Abstract
Introduction. More than 40 per cent of all women older than 50 years will
suffer from a hip, wrist or vertebral fracture. Most of these fractures
are related to bone fragility, osteoporosis. If the disease is diagnosed
and treated at an early stage the risk of fracture can be decreased.
Traditional methods in clinical use primarily use the absorption of X-ray
energy to evaluate bone quality. However, these methods do not evaluate
the micro-structure of the bone, which has a major influence on
biomechanical strength. This thesis evaluates a method to study the micro
structure of trabecular bone by magnetic resonance (MR) relaxometry.

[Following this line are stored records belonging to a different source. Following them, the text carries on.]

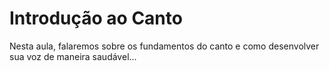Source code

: # Introdução ao Canto

Nesta aula, falaremos sobre os fundamentos do canto e como desenvolver sua voz de maneira saudável...
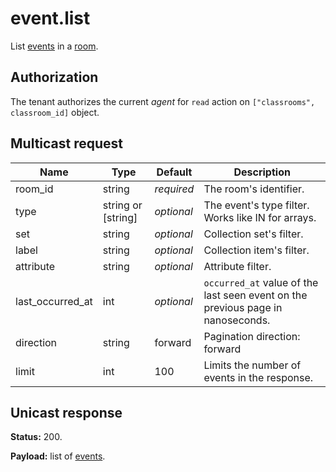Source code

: # event.list

List [events](../event.md#event) in a [room](../room#room).

## Authorization

The tenant authorizes the current _agent_ for `read` action on `["classrooms", classroom_id]` object.

## Multicast request

Name             | Type               | Default    | Description
---------------- | ------------------ | ---------- | ------------------
room_id          | string             | _required_ | The room's identifier.
type             | string or [string] | _optional_ | The event's type filter. Works like IN for arrays.
set              | string             | _optional_ | Collection set's filter.
label            | string             | _optional_ | Collection item's filter.
attribute        | string             | _optional_ | Attribute filter.
last_occurred_at | int                | _optional_ | `occurred_at` value of the last seen event on the previous page in nanoseconds.
direction        | string             |    forward | Pagination direction: forward | backward.
limit            | int                |        100 | Limits the number of events in the response.

## Unicast response

**Status:** 200.

**Payload:** list of [events](../event.md#event).
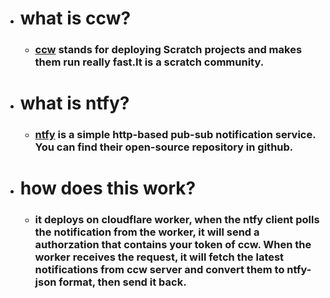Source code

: - # what is ccw?   
  - ### [ccw](https://ccw.site) stands for deploying Scratch projects and makes them run really fast.It is a scratch community.

- # what is ntfy?   
  - ### [ntfy](https://ntfy.sh) is a simple http-based pub-sub notification service. You can find their open-source repository in github.    

- # how does this work?   
  - ### it deploys on cloudflare worker, when the ntfy client polls the notification from the worker, it will send a authorzation that contains your token of ccw. When the worker receives the request, it will fetch the latest notifications from ccw server and convert them to ntfy-json format, then send it back.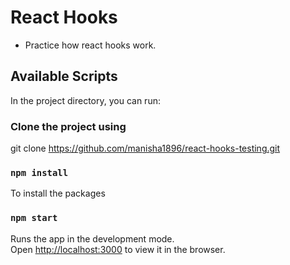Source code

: 
# React Hooks

 - Practice how react hooks work.

## Available Scripts

In the project directory, you can run:


### Clone the project using 

git clone https://github.com/manisha1896/react-hooks-testing.git


### `npm install`

To install the packages

### `npm start`

Runs the app in the development mode.<br>
Open [http://localhost:3000](http://localhost:3000) to view it in the browser.








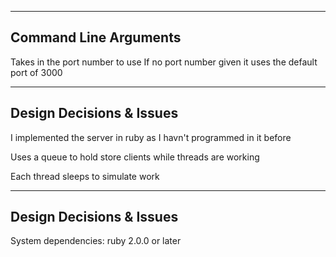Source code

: ----------------------
Command Line Arguments
----------------------
Takes in the port number to use
If no port number given it uses the 
default port of 3000

-------------------------
Design Decisions & Issues
-------------------------
I implemented the server in ruby 
as I havn't programmed in it before

Uses a queue to hold store clients while 
threads are working

Each thread sleeps to simulate work

-------------------------
Design Decisions & Issues
-------------------------
System dependencies: ruby 2.0.0 or later
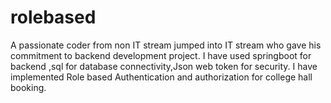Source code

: # rolebased
A passionate coder from non IT stream jumped into  IT stream who gave his commitment to  backend development project.
I have used springboot for backend ,sql for database connectivity,Json web token for security.
I have implemented Role based Authentication and authorization for college hall booking. 
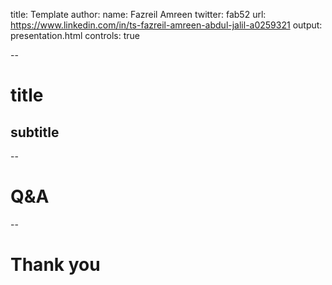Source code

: title: Template
author:
  name: Fazreil Amreen
  twitter: fab52
  url: https://www.linkedin.com/in/ts-fazreil-amreen-abdul-jalil-a0259321
output: presentation.html
controls: true

--

# title
## subtitle

--

# Q&A

--

# Thank you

Methods. Magnetic inhomogeneity arise at the interface between trabecular
bone and bone marrow. The magnetic inhomogeneity results in decreased
signal intensity in gradient echo images. The rate of the signal decrease
can be used as an indirect measure of the trabecular bone structure
called R2* (= 1/T2*).
The trabecular bone is embedded in bone marrow containing fat and water.
To evaluate the influence of fat and water content on T2* measurements
the signal behaviour as a function of TE was studied in porcine lumbar
vertebrae and fat emulsions. T2* values were related to biomechanical
strength tested experimentally.
A new method to study trabecular bone orientation by MR relaxometry was
developed. MR relaxometric values of human vertebrae were related to the
amount of bone mineral in vitro. The obtained MR relaxometric values of
spine, hip and calcaneus were related to values obtained by dual X-ray
absorptiometry (DXA) and by quantitative ultrasound QUS).

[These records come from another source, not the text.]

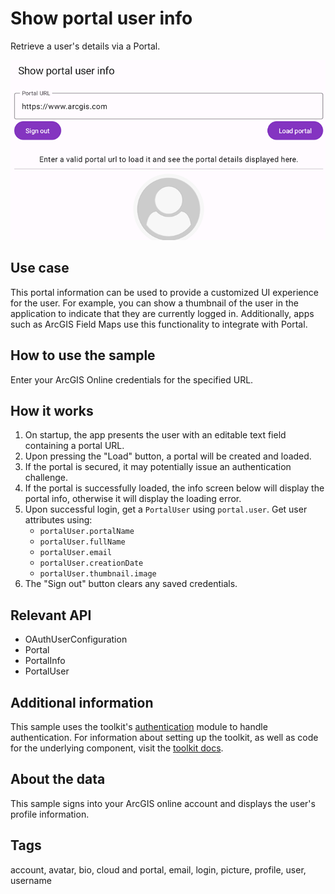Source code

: # Show portal user info

Retrieve a user's details via a Portal.

![Image of access portal user info](show-portal-user-info.png)

## Use case

This portal information can be used to provide a customized UI experience for the user. For example, you can show a thumbnail of the user in the application to indicate that they are currently logged in. Additionally, apps such as ArcGIS Field Maps use this functionality to integrate with Portal.

## How to use the sample

Enter your ArcGIS Online credentials for the specified URL.

## How it works

1. On startup, the app presents the user with an editable text field containing a portal URL.
2. Upon pressing the "Load" button, a portal will be created and loaded.
3. If the portal is secured, it may potentially issue an authentication challenge.
4. If the portal is successfully loaded, the info screen below will display the portal info, otherwise it will display the loading error.
5. Upon successful login, get a `PortalUser` using `portal.user`. Get user attributes using:
   * `portalUser.portalName`
   * `portalUser.fullName`
   * `portalUser.email`
   * `portalUser.creationDate`
   * `portalUser.thumbnail.image`
6. The "Sign out" button clears any saved credentials.

## Relevant API

* OAuthUserConfiguration
* Portal
* PortalInfo
* PortalUser

## Additional information 

This sample uses the toolkit's [authentication](https://github.com/Esri/arcgis-maps-sdk-kotlin-toolkit/tree/main/toolkit/authentication#authenticator) module to handle authentication. For information about setting up the toolkit, as well as code for the underlying component, visit the [toolkit docs](https://developers.arcgis.com/kotlin/toolkit/).

## About the data

This sample signs into your ArcGIS online account and displays the user's profile information.

## Tags

account, avatar, bio, cloud and portal, email, login, picture, profile, user, username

Results. There was a relationship between fat content and T2*. As fat and
water have different spin-lattice relaxation times (Tl) TR will
theoretically also affect T2* measurements. The sagittal imaging plane is
advantageous when performing MR relaxometry of the spine. Under
experimental conditions MR relaxometry can predict biomechanical
strength. Trabecular bone orientation studied by MR relaxometry in vitro
can be calculated by rotation of the studied object in three orientations
orthogonal to the external magnetic field. A relationship between results
obtained by MR relaxometry and by bone mineral absorptiometry
measurements was observed in vitro. Also in vivo MR relaxometry was
related to absorptiometry of hip and to QUS of calcaneus.
Conclusion: MR relaxometry is an accurate method to evaluate trabecular
bone structure in vivo. The technique will be of interest not only for
research purposes, but also for diagnosis and for treatment control at
various diseases affecting the skeleton.